Try this the next time you are angry or violent. Don't condemn it, don't say it is right or wrong, but look at it. Just to look at the feeling, without naming it, without condemning or justifying it, is an extraordinary thing. The very word `anger' is condemnatory, and when you look at the feeling without naming it, the verbal association with that feeling, through the word `anger', ceases.

Go along with this, sirs; don't accept or reject what is being said, but just follow it whether you understand it or not.

To understand the whole process of the self, there must be a negative approach; because the conscious mind can never go consciously into the deep unconscious. You may be a great technician outwardly, on the conscious level, but inwardly, in the deep layers of the unconscious, there is the everlasting pull of the racial, instinctual, traditional responses; there all your ambitions, your frustrations, your hidden motives and fears are rampant, and you have to understand all that. To understand it, you must approach it negatively. The positive approach is always within the field of the known. But the negative approach frees the mind from the known, and therefore the mind can look at the problem anew, afresh, in a state of innocency.

Then you will discover that the self is not only the seeker, but also the process of seeking as well as that which is sought. The seeker is seeking peace of mind, and he practises a method by which to find what he seeks. The seeker, the seeking, and the sought are all one and the same thing.

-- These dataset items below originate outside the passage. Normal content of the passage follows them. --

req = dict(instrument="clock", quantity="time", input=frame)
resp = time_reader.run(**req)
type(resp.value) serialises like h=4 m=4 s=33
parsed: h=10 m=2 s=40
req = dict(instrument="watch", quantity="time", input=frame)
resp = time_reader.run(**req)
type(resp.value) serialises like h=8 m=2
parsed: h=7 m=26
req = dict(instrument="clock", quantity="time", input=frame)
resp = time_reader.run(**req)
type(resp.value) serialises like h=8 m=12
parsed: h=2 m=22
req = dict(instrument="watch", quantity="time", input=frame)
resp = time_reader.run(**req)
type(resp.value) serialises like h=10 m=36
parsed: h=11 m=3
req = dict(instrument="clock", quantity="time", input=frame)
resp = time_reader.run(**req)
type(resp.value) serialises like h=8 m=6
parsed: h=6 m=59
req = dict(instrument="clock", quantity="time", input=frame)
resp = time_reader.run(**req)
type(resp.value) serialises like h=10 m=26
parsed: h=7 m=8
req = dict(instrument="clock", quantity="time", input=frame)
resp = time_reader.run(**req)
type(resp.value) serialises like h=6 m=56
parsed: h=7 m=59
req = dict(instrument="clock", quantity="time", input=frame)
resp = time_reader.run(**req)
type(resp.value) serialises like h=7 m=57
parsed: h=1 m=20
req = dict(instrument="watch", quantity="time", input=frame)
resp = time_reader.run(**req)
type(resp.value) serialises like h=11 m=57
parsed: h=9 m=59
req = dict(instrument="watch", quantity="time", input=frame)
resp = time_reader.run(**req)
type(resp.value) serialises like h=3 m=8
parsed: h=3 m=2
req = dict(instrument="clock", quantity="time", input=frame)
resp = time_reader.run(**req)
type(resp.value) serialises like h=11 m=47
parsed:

When the seeker seeks what he wants, which is peace of mind, it is still within the field of the known. His seeking is a reaction from the conflicts of life, so the peace he is everlastingly pursuing is a projection of the known.

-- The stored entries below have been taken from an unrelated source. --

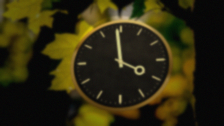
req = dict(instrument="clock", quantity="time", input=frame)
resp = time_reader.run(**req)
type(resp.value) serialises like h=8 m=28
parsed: h=3 m=59
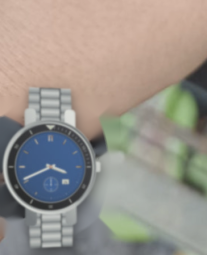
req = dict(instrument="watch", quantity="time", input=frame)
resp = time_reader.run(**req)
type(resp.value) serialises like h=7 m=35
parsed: h=3 m=41
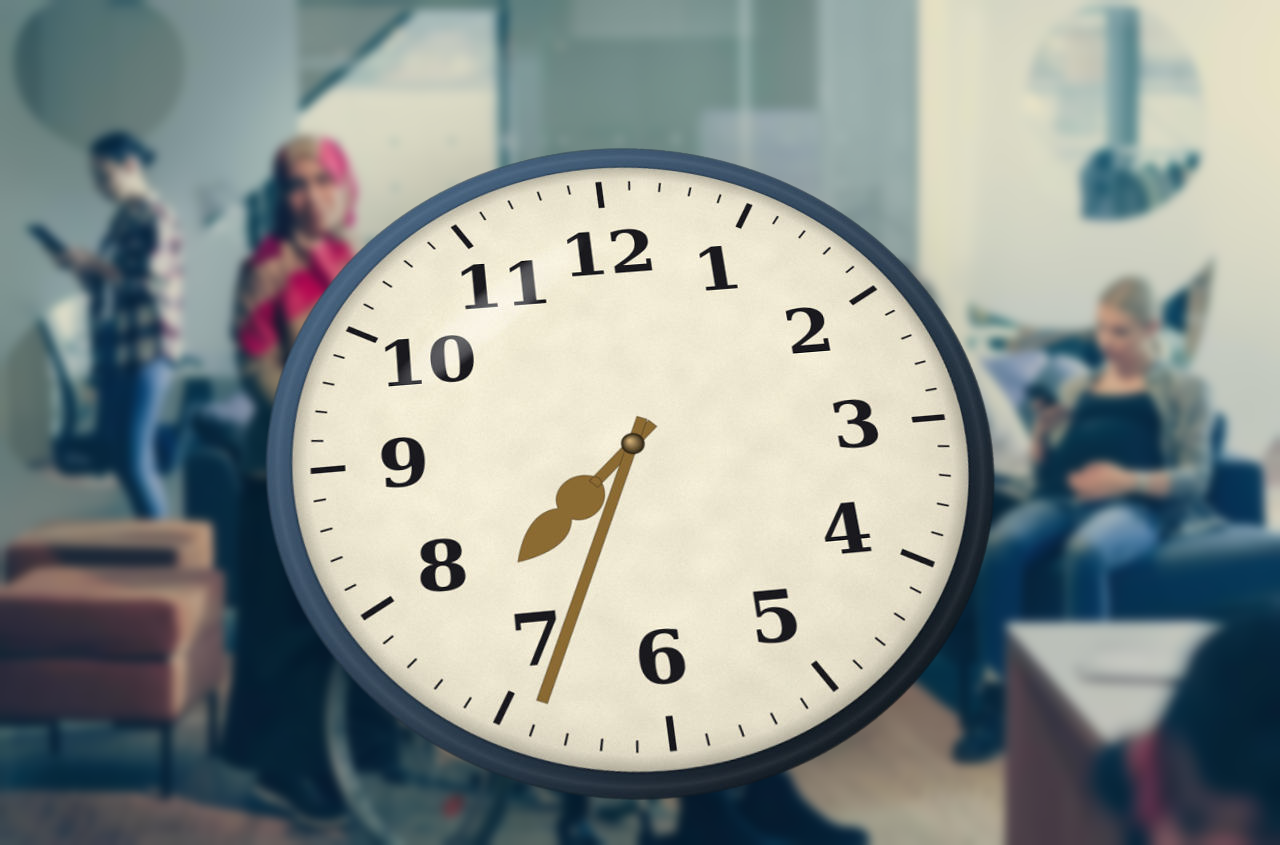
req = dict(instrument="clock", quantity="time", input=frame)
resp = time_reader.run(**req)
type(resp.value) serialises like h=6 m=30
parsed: h=7 m=34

Whereas, if the mind, seeing for itself the fictitiousness of that pursuit, is not concerned with peace at all, but with understanding its own conflicts, and therefore approaches them negatively, then there is the beginning of self-knowledge.

The understanding of oneself is a constant, timeless process. There is no end to self-knowledge. The moment you see the truth that the understanding of oneself is limitless, your mind is already freed from the known and therefore able to penetrate into the unknown.

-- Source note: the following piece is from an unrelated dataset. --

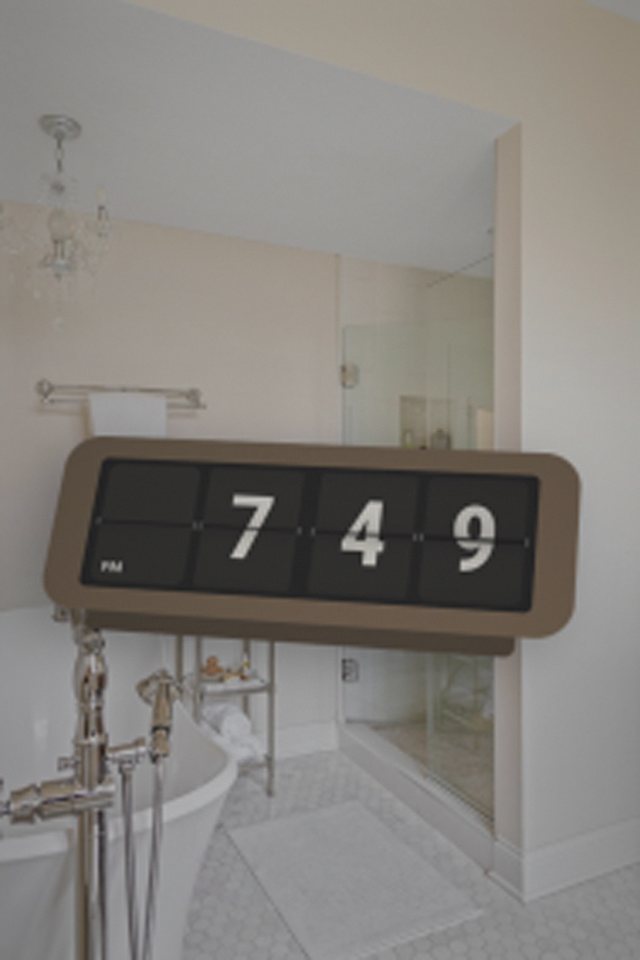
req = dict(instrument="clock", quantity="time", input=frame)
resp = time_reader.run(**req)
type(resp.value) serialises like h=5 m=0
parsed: h=7 m=49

A mind that is tethered to the known can never move into the unknown. All your Gods, your Bibles, your Gitas, your Marxist books will not lead you very far. To go far you must begin near, which is to see that a mind hedged about, bound by the known, cannot proceed into the unknown.

The unknown is the total negation of the known, it is not a reaction from the known. So there must be an end to the game of the seeker and the sought. In other words, there must be an end to all seeking. Then only is there something new.

All profound discoveries are made in this state, not when the mind is pursuing a projection of the known. It is when the mind ceases completely to move in the field of the known, when it does not project the known into the unknown - it is only then that there is the coming into being of an extraordinary state of creative newness which has nothing to do with the known. That is truth, that is reality, that is God, or whatever name you care to give it. But the name is not the thing.

So one must begin near, which is to empty the mind of all the things it has known - inwardly, psychologically, not factually. You cannot forget where you, live, that would be amnesia. But you have to wipe away, in the psychological sense, all that you have known as a man of experience, as a man of knowledge, as a man who has read, read, read, and who is controlled by what is known - all that must come to an end.

What is known has always a centre, and therefore always a circumference, a recognizable frontier. The frontier ceases only when the centre ceases. Then the mind is unlimited, not measurable by man.